=== PROBLEM DESCRIPTION ===
The lines below, beginning at the one that contains "361 127 171.32" and ending at the last, are to be retyped exactly.

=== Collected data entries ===
------------------------------

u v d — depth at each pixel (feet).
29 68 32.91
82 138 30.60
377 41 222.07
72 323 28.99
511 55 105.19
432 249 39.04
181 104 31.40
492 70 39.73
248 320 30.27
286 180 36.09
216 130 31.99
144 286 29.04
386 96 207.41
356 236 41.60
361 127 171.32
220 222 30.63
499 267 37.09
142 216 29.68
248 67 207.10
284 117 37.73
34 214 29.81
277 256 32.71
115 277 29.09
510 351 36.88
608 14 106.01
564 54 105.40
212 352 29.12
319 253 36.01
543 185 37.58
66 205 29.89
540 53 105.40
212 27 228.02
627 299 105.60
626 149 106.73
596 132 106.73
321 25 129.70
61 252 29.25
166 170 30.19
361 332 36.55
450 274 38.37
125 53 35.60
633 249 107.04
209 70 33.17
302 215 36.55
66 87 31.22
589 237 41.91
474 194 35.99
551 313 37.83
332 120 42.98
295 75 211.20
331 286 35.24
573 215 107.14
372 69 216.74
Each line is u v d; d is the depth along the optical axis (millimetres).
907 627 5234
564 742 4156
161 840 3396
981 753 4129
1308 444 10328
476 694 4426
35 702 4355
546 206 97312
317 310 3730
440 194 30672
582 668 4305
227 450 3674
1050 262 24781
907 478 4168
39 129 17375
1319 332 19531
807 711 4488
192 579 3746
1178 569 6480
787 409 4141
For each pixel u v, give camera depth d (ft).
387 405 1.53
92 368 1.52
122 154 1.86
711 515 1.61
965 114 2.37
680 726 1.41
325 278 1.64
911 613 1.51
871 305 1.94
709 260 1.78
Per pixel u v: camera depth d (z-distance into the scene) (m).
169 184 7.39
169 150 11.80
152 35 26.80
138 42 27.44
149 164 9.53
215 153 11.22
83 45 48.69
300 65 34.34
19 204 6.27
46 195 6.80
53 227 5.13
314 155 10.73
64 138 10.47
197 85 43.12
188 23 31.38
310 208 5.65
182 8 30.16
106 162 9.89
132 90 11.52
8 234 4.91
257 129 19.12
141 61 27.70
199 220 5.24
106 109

------------------------------

=== OUTPUT ===
361 127 171.32
220 222 30.63
499 267 37.09
142 216 29.68
248 67 207.10
284 117 37.73
34 214 29.81
277 256 32.71
115 277 29.09
510 351 36.88
608 14 106.01
564 54 105.40
212 352 29.12
319 253 36.01
543 185 37.58
66 205 29.89
540 53 105.40
212 27 228.02
627 299 105.60
626 149 106.73
596 132 106.73
321 25 129.70
61 252 29.25
166 170 30.19
361 332 36.55
450 274 38.37
125 53 35.60
633 249 107.04
209 70 33.17
302 215 36.55
66 87 31.22
589 237 41.91
474 194 35.99
551 313 37.83
332 120 42.98
295 75 211.20
331 286 35.24
573 215 107.14
372 69 216.74
Each line is u v d; d is the depth along the optical axis (millimetres).
907 627 5234
564 742 4156
161 840 3396
981 753 4129
1308 444 10328
476 694 4426
35 702 4355
546 206 97312
317 310 3730
440 194 30672
582 668 4305
227 450 3674
1050 262 24781
907 478 4168
39 129 17375
1319 332 19531
807 711 4488
192 579 3746
1178 569 6480
787 409 4141
For each pixel u v, give camera depth d (ft).
387 405 1.53
92 368 1.52
122 154 1.86
711 515 1.61
965 114 2.37
680 726 1.41
325 278 1.64
911 613 1.51
871 305 1.94
709 260 1.78
Per pixel u v: camera depth d (z-distance into the scene) (m).
169 184 7.39
169 150 11.80
152 35 26.80
138 42 27.44
149 164 9.53
215 153 11.22
83 45 48.69
300 65 34.34
19 204 6.27
46 195 6.80
53 227 5.13
314 155 10.73
64 138 10.47
197 85 43.12
188 23 31.38
310 208 5.65
182 8 30.16
106 162 9.89
132 90 11.52
8 234 4.91
257 129 19.12
141 61 27.70
199 220 5.24
106 109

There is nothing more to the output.